* [What you are asked to do]: From the rows below, pull out every line that contains the string "Example" and copy each such line in full.

* [Record set]:

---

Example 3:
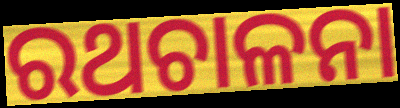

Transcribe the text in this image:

ରଥଚାଳନା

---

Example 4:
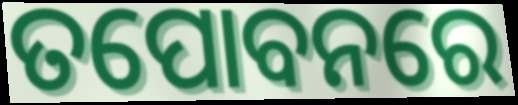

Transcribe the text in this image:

ତପୋବନରେ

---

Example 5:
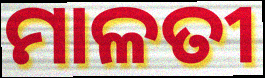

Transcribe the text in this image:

ମାଳତୀ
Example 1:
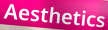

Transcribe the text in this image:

Aesthetics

* [Final answer]:
Example 3:
Example 4:
Example 5:
Example 1:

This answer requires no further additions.